Fed.R.Bankr.P. 8001(e) (prior to 1997 amendments). The debtor's November 10, 1998 notice of appeal to district court is a sufficient election to put the I.R.S.'s appeal and the debtor's cross-appeal before the district court, not this Bankruptcy Appellate Panel.
As to the merits of the I.R.S.'s appeal, an appellate court of equal authority, the district court has already reviewed the substantive merits finding that there was a willful violation of the stay in Shadduck I. At best, it appears that the district court, in its discretion, could reconsider its prior ruling. There is no basis for this Bankruptcy Appellate Panel to review the decision of the district court, a coordinate court of equal stature for purposes of bankruptcy appeals. See, e.g., United States v. Fernandez, 171 B.R. 135, 138 (D.Fla. 1994). (On appeal after remand, one district court would not disturb determination of another district court that the I.R.S. willfully violated the stay.) This Appellate Panel declines to review that which the district court, sitting as an appellate court, has already determined.
The I.R.S. argues that the current procedural rules allow its appeal to go forward here at the same time the debtor's appeal on damages proceeds before the district court. The I.R.S. concedes that its position "does not serve judicial economy and probably calls for statutory amendment." Appellant's Brief p. 3. The I.R.S. cites no case law to support its argument that a liability appeal can proceed on a different track, in a different court, from a damages award arising from the same final judgment. Even if there were some circumstances under which liability could be appealed independently from a cross-appeal on damages, no such circumstances exist in this case and such bifurcation, by the I.R.S.'s own admission, is without merit. In the interests of conserving judicial resources and to ease administration, the appeal and cross-appeal should travel together through the appellate system.
For the reasons set forth, we transfer the appeal, cross-appeal and pending motion to dismiss to the United States District Court for the District of Massachusetts.
1. The appeal was filed by the Tax Division of the U.S. Dept. of Justice on behalf of the Internal Revenue Service ("I.R.S.").
2. Shadduck v.
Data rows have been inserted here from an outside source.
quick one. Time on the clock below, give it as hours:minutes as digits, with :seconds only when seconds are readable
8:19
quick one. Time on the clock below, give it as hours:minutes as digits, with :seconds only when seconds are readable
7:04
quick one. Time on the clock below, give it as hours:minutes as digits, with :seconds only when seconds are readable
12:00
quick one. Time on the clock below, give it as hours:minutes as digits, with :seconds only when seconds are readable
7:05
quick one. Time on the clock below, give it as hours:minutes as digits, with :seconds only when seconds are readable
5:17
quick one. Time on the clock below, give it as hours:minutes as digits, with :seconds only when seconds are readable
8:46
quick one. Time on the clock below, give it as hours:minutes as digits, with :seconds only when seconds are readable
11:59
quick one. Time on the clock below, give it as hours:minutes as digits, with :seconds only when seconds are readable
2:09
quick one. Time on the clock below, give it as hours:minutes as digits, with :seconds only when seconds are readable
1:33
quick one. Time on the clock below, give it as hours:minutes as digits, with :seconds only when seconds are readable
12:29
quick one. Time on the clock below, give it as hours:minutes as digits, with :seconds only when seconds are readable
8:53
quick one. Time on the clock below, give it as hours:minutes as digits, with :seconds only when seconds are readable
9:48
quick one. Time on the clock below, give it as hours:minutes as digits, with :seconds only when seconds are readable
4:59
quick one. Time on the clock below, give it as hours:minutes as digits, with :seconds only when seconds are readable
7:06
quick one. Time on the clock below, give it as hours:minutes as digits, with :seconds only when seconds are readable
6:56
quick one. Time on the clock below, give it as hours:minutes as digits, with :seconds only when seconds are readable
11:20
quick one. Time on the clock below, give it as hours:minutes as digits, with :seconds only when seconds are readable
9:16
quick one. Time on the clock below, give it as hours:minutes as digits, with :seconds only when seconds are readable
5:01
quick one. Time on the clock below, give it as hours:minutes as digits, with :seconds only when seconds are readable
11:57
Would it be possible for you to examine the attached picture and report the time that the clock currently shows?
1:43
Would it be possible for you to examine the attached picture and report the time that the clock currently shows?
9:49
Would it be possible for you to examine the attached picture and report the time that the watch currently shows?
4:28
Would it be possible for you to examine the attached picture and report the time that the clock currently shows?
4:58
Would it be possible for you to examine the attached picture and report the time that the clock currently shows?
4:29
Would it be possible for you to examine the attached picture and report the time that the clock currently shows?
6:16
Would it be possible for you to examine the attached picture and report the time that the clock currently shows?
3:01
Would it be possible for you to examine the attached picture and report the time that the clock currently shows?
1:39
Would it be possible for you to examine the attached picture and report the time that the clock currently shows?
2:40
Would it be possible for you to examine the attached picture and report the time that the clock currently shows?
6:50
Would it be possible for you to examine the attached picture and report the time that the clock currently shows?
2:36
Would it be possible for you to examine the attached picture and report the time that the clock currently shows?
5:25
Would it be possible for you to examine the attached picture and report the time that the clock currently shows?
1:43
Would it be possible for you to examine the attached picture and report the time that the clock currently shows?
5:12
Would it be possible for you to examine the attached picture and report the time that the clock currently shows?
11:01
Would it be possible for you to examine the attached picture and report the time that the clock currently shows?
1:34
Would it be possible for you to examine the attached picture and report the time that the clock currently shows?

Rodolakis, 221 B.R. 573 (D.Mass. 1998)("Shadduck I").
3. Herein referred to as "Shadduck II."
4. A copy of the docket is incorporated as Exhibit A of the I.R.S.'s appendix.
5. Fed.R.Bankr.P. 8001(e) provides, in relevant part, as follows: "[A]n election to have an appeal heard by the district court under 28 U.S.C. § 158(c)(1) may be made only by a statement of election contained in a separate writing filed within the time prescribed by 28 U.S.C.§ 158(c)(1)."
28 U.S.C. § 158(c)(1) provides as follows:
Subject to subsection (b), each appeal under subsection (a) shall be heard by a 3-judge panel of the bankruptcy appellate service established under subsection (b)(1) unless-
(A) the appellant elects at the time of filing the appeal; or
(B) any other party elects, not later than 30 days after service of notice of the appeal;to have such appeal heard by the district court.